_Problem description_
The copy you give must match the lines from the top of the data through the line containing "Optimale gebruiksvriendelijkheid en" exactly, and it must hold no pictures.

_Data provided_
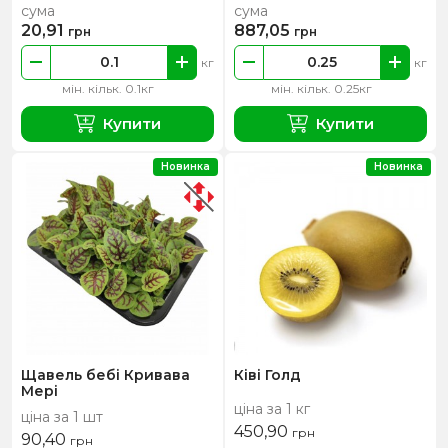
сума
сума
20,91
887,05
грн
грн
кг
кг
мін. кільк. 0.1кг
мін. кільк. 0.25кг
Купити
Купити
Новинка
Новинка
Щавель бебі Кривава
Ківі Голд
Мері
ціна за 1 кг
ціна за 1 шт
450,90
грн
90,40
грн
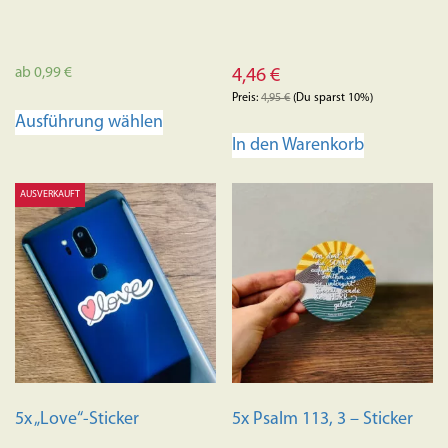
ab
0,99
€
4,46
€
Preis:
4,95
€
(Du sparst 10%)
Dieses
Ausführung wählen
Produkt
In den Warenkorb
weist
mehrere
AUSVERKAUFT
Varianten
auf.
Die
Optionen
können
auf
der
Produktseite
gewählt
5x „Love“-Sticker
5x Psalm 113, 3 – Sticker
werden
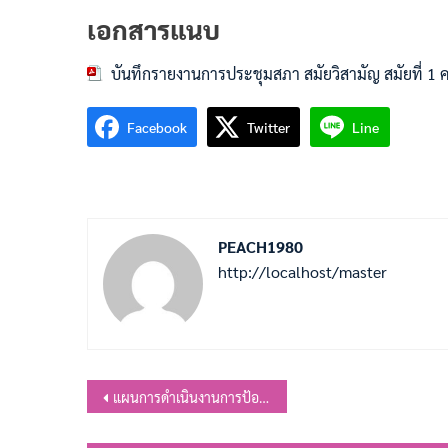
เอกสารแนบ
บันทึกรายงานการประชุมสภา สมัยวิสามัญ สมัยที่ 1 
Facebook
Twitter
Line
PEACH1980
http://localhost/master
แนะแนว
แผนการดำเนินงานการป้องกันและแก้ไขปัญหาฝุ่นละอองขนาดเล็ก PM2.5 ประจำปีงบประมาณ พ.ศ.2568
เรื่อง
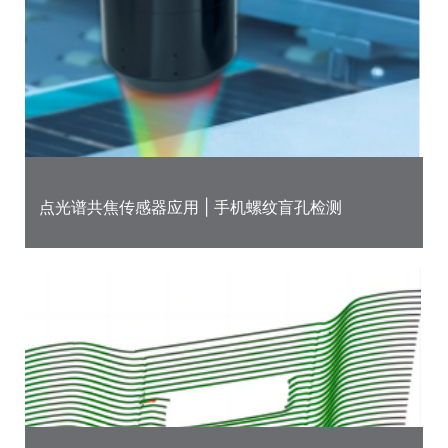
点光谱共焦传感器应用 | 手机螺纹盲孔检测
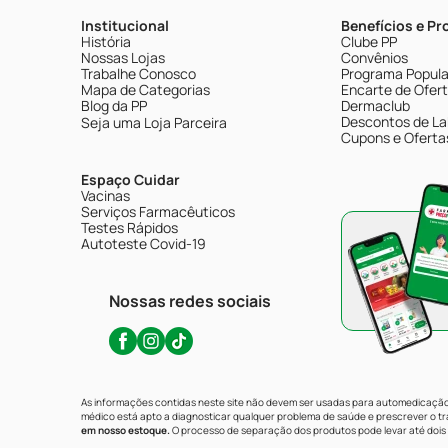
Institucional
Benefícios e P
História
Clube PP
Nossas Lojas
Convênios
Trabalhe Conosco
Programa Popular
Mapa de Categorias
Encarte de Ofer
Blog da PP
Dermaclub
Descontos de La
Seja uma Loja Parceira
Cupons e Oferta
Espaço Cuidar
Vacinas
Serviços Farmacêuticos
Testes Rápidos
Autoteste Covid-19
Nossas redes sociais
As informações contidas neste site não devem ser usadas para automedicação 
médico está apto a diagnosticar qualquer problema de saúde e prescrever o 
em nosso estoque.
O processo de separação dos produtos pode levar até dois 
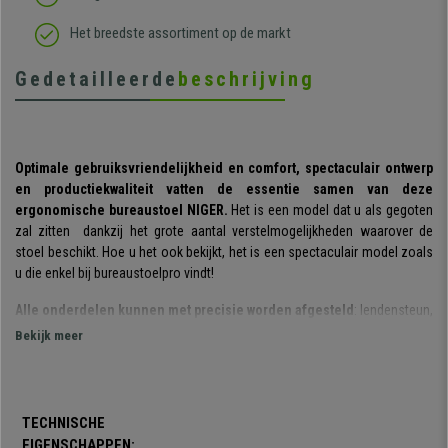
Het breedste assortiment op de markt
Gedetailleerde
beschrijving
Optimale gebruiksvriendelijkheid en comfort, spectaculair ontwerp
en productiekwaliteit vatten de essentie samen van deze
ergonomische bureaustoel NIGER.
Het is een model dat u als gegoten
zal zitten dankzij het grote aantal verstelmogelijkheden waarover de
stoel beschikt. Hoe u het ook bekijkt, het is een spectaculair model zoals
u die enkel bij bureaustoelpro vindt!
Alle onderdelen kunnen met precisie worden afgesteld
: lendensteun,
rugleuning, armleuningen, hoofdsteun, etc. Bovendien zijn de
Bekijk meer
verstelmogelijkheden op een zeer comfortabele, eenvoudige manier
aangebracht aangezien er geen knoppen aan te pas komen, gewoon
bewegen en klaar is Kees!
TECHNISCHE
De lendensteun kan worden versteld en de armleuningen kunnen in
EIGENSCHAPPEN:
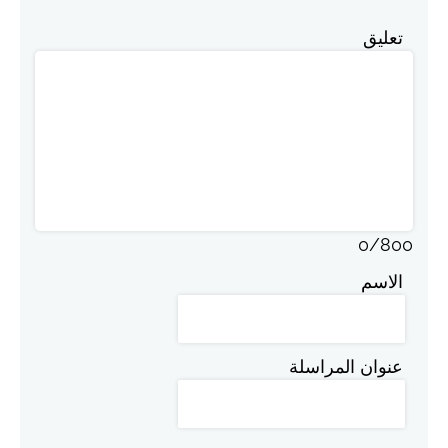
تعليق
0
/
800
الاسم
عنوان المراسلة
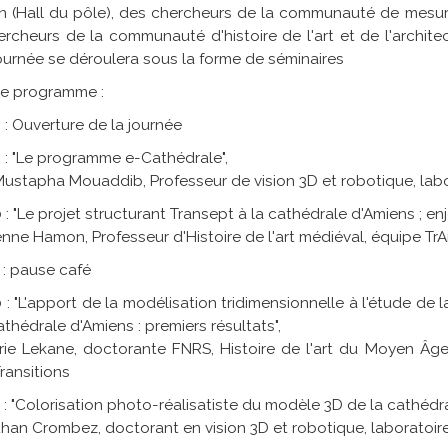
n (Hall du pôle), des chercheurs de la communauté de mesur
rcheurs de la communauté d'histoire de l'art et de l'architec
ournée se déroulera sous la forme de séminaires
ce programme :
 : Ouverture de la journée
 : "Le programme e-Cathédrale",
Mustapha Mouaddib, Professeur de vision 3D et robotique, labo
 : "Le projet structurant Transept à la cathédrale d'Amiens ; e
enne Hamon, Professeur d'Histoire de l'art médiéval, équipe Tr
 : pause café
 : "L'apport de la modélisation tridimensionnelle à l'étude de
athédrale d'Amiens : premiers résultats",
ie Lekane, doctorante FNRS, Histoire de l'art du Moyen Âge,
Transitions
 : "Colorisation photo-réalisatiste du modèle 3D de la cathédra
han Crombez, doctorant en vision 3D et robotique, laboratoire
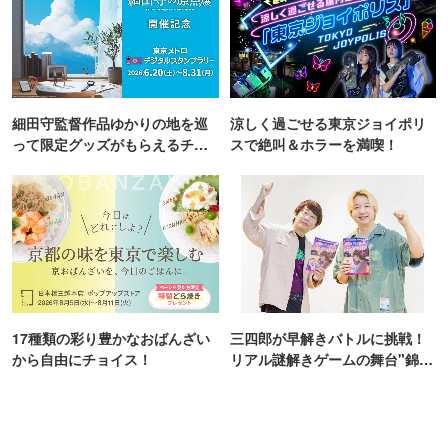
細田守監督作品ゆかりの地を巡
涼しく過ごせる東京ジョイポリ
って限定グッズがもらえるチャ
スで絶叫＆ホラーを満喫！
ンス！
17種類の彩り豊かなおばんざい
三四郎が早解きバトルに挑戦！
から自由にチョイス！
リアル謎解きゲームの舞台"錦糸
町PARCO・楽天地"を巡る！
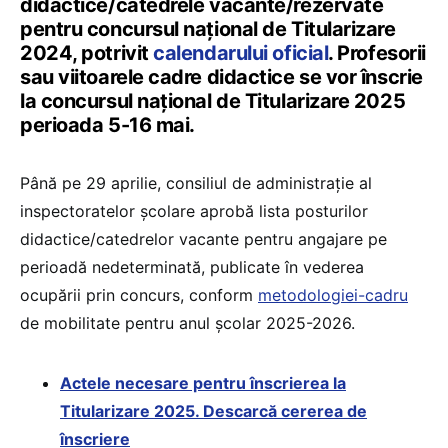
didactice/catedrele vacante/rezervate
pentru concursul național de Titularizare
2024, potrivit
calendarului oficial
. Profesorii
sau viitoarele cadre didactice se vor înscrie
la concursul național de Titularizare 2025
perioada 5-16 mai.
Până pe 29 aprilie, consiliul de administrație al
inspectoratelor școlare aprobă lista posturilor
didactice/catedrelor vacante pentru angajare pe
perioadă nedeterminată, publicate în vederea
ocupării prin concurs, conform
metodologiei-cadru
de mobilitate pentru anul școlar 2025-2026.
Actele necesare pentru înscrierea la
Titularizare 2025. Descarcă cererea de
înscriere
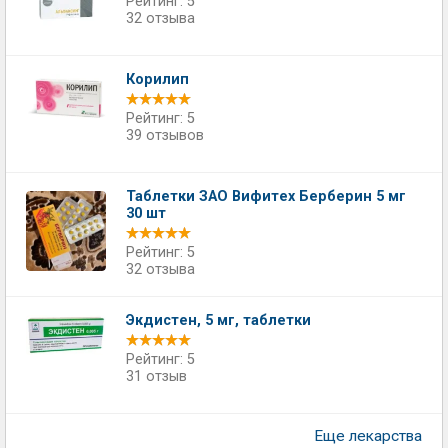
Рейтинг: 5
32 отзыва
Корилип
Рейтинг: 5
39 отзывов
Таблетки ЗАО Вифитех Берберин 5 мг
30 шт
Рейтинг: 5
32 отзыва
Экдистен, 5 мг, таблетки
Рейтинг: 5
31 отзыв
Еще лекарства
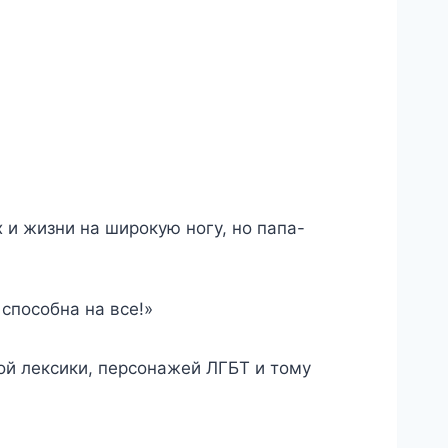
 и жизни на широкую ногу, но папа-
способна на все!»
ной лексики, персонажей ЛГБТ и тому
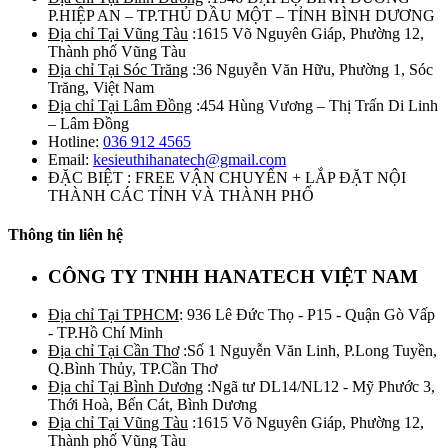
P.HIỆP AN – TP.THỦ DẦU MỘT – TỈNH BÌNH DƯƠNG
Địa chỉ Tại Vũng Tàu
:1615 Võ Nguyên Giáp, Phường 12,
Thành phố Vũng Tàu
Địa chỉ Tại Sóc Trăng
:36 Nguyễn Văn Hữu, Phường 1, Sóc
Trăng, Việt Nam
Địa chỉ Tại Lâm Đồng
:454 Hùng Vương – Thị Trấn Di Linh
– Lâm Đồng
Hotline:
036 912 4565
Email:
kesieuthihanatech@gmail.com
ĐẶC BIỆT : FREE VẬN CHUYỂN + LẮP ĐẶT NỘI
THÀNH CÁC TỈNH VÀ THÀNH PHỐ
Thông tin liên hệ
CÔNG TY TNHH HANATECH VIỆT NAM
Địa chỉ Tại TPHCM
: 936 Lê Đức Thọ - P15 - Quận Gò Vấp
- TP.Hồ Chí Minh
Địa chỉ Tại Cần Thơ
:Số 1 Nguyễn Văn Linh, P.Long Tuyền,
Q.Bình Thủy, TP.Cần Thơ
Địa chỉ Tại Bình Dương
:Ngã tư DL14/NL12 - Mỹ Phước 3,
Thới Hoà, Bến Cát, Bình Dương
Địa chỉ Tại Vũng Tàu
:1615 Võ Nguyên Giáp, Phường 12,
Thành phố Vũng Tàu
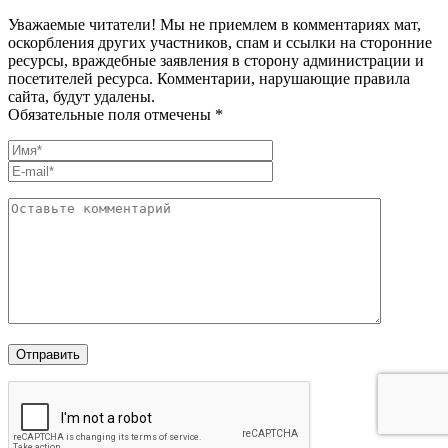
Уважаемые читатели! Мы не приемлем в комментариях мат,
оскорбления других участников, спам и ссылки на сторонние
ресурсы, враждебные заявления в сторону администрации и
посетителей ресурса. Комментарии, нарушающие правила
сайта, будут удалены.
Обязательные поля отмечены *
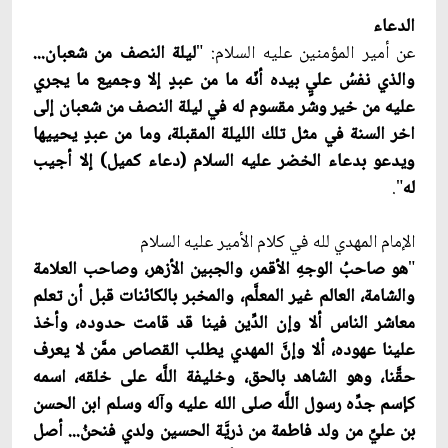
الدعاء
عن أمير المؤمنين عليه السلام: "
ليلة النصف من شعبان...
والذي نفسُ عليٍ بيده أنّه ما من عبدٍ إلا وجميع ما يجري
عليه من خير وشر مقسوم له في ليلة النصف من شعبان إلى
اخر السنة في مثل تلك الليلة المقبلة، وما من عبدٍ يحييها
ويدعو بدعاء الخضر عليه السلام (دعاء كميل) إلا أجيب
له
".
الإمام المهدي لله في كلام الأمير عليه السلام
"
هو صاحبُ الوجهِ الأقمر، والجبين الأزهر، وصاحب العلامة
والشامة، العالم غير المعلَّم، والمخبر بالكائنات قبل أن تعلم
معاشر الناس ألا وإن الدِّين فينا قد قامت حدوده، وأخذ
علينا عهوده، ألا وإنّ‏َ المهدي يطلب القصاص ممَّن لا يعرف
حقَّنا، وهو الشاهد بالحق، وخليفة اللَّه على خلقه، اسمه
كإسم جدِّه رسول اللَّه صلى الله عليه وآله وسلم ابن الحسن
بن عليّ‏ِ من ولد فاطمة من ذريَّة الحسين ولدي فنحنُ... أصل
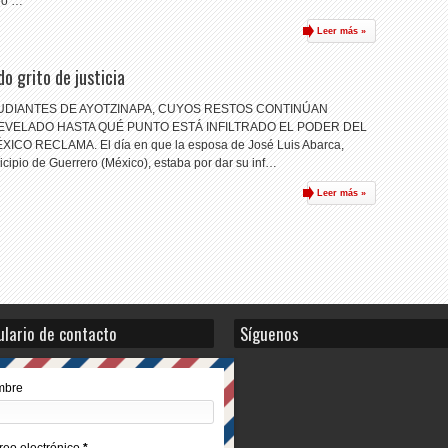
tro …
Leer más »
o grito de justicia
UDIANTES DE AYOTZINAPA, CUYOS RESTOS CONTINÚAN
EVELADO HASTA QUÉ PUNTO ESTÁ INFILTRADO EL PODER DEL
O RECLAMA. El día en que la esposa de José Luis Abarca,
icipio de Guerrero (México), estaba por dar su inf…
Leer más »
lario de contacto
Síguenos
mbre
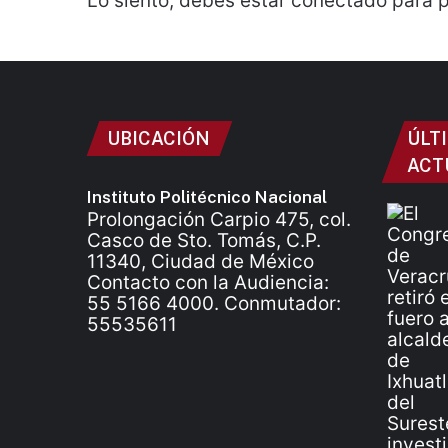
Lo siento, debes estar
conectado
para p
UBICACIÓN
ÚLT
ACT
Instituto Politécnico Nacional
Prolongación Carpio 475, col.
Casco de Sto. Tomás, C.P.
11340, Ciudad de México
Contacto con la Audiencia:
55 5166 4000. Conmutador:
55535611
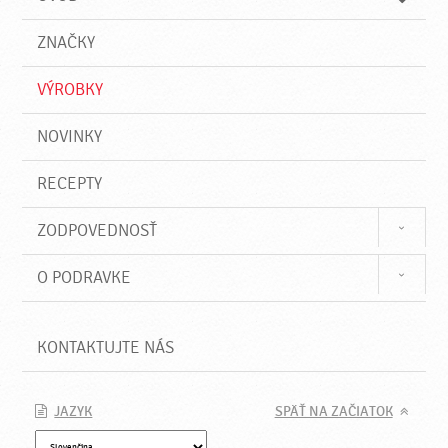
n
d
i
a
e
ZNAČKY
ť
VÝROBKY
NOVINKY
RECEPTY
ZODPOVEDNOSŤ
O PODRAVKE
KONTAKTUJTE NÁS
JAZYK
SPÄŤ NA ZAČIATOK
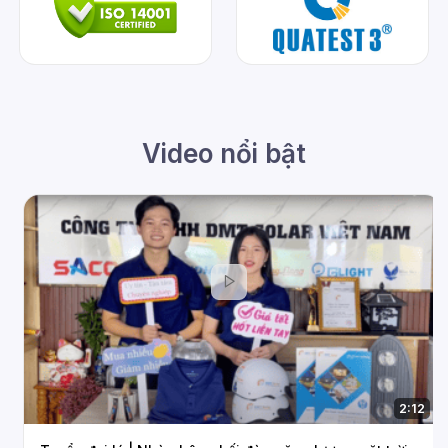
Video nổi bật
2:12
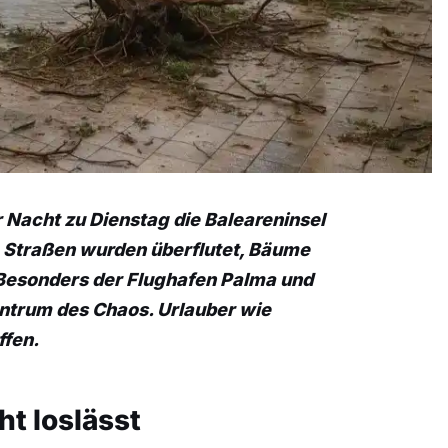
r Nacht zu Dienstag die Baleareninsel
n. Straßen wurden überflutet, Bäume
 Besonders der Flughafen Palma und
trum des Chaos. Urlauber wie
ffen.
ht loslässt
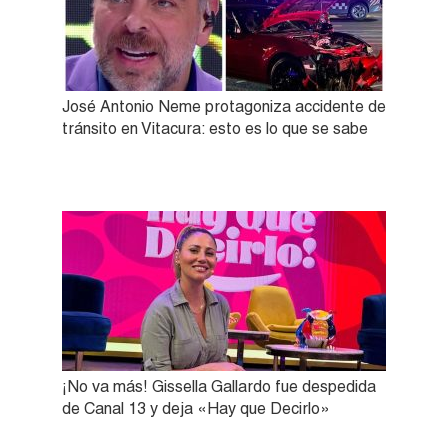
José Antonio Neme protagoniza accidente de
tránsito en Vitacura: esto es lo que se sabe
¡No va más! Gissella Gallardo fue despedida
de Canal 13 y deja «Hay que Decirlo»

_Final answer_
сума
сума
20,91
887,05
грн
грн
кг
кг
мін. кільк. 0.1кг
мін. кільк. 0.25кг
Купити
Купити
Новинка
Новинка
Щавель бебі Кривава
Ківі Голд
Мері
ціна за 1 кг
ціна за 1 шт
450,90
грн
90,40
грн
ab
0,99
€
4,46
€
Preis:
4,95
€
(Du sparst 10%)
Dieses
Ausführung wählen
Produkt
In den Warenkorb
weist
mehrere
AUSVERKAUFT
Varianten
auf.
Die
Optionen
können
auf
der
Produktseite
gewählt
5x „Love“-Sticker
5x Psalm 113, 3 – Sticker
werden
เอกสารแนบ
บันทึกรายงานการประชุมสภา สมัยวิสามัญ สมัยที่ 1 
Facebook
Twitter
Line
PEACH1980
http://localhost/master
แนะแนว
แผนการดำเนินงานการป้องกันและแก้ไขปัญหาฝุ่นละอองขนาดเล็ก PM2.5 ประจำปีงบประมาณ พ.ศ.2568
เรื่อง
点光谱共焦传感器应用 | 手机螺纹盲孔检测
Institucional
Benefícios e P
História
Clube PP
Nossas Lojas
Convênios
Trabalhe Conosco
Programa Popular
Mapa de Categorias
Encarte de Ofer
Blog da PP
Dermaclub
Descontos de La
Seja uma Loja Parceira
Cupons e Oferta
Espaço Cuidar
Vacinas
Serviços Farmacêuticos
Testes Rápidos
Autoteste Covid-19
Nossas redes sociais
As informações contidas neste site não devem ser usadas para automedicação 
médico está apto a diagnosticar qualquer problema de saúde e prescrever o 
em nosso estoque.
O processo de separação dos produtos pode levar até dois 
Het breedste assortiment op de markt
Gedetailleerde
beschrijving
Optimale gebruiksvriendelijkheid en comfort, spectaculair ontwerp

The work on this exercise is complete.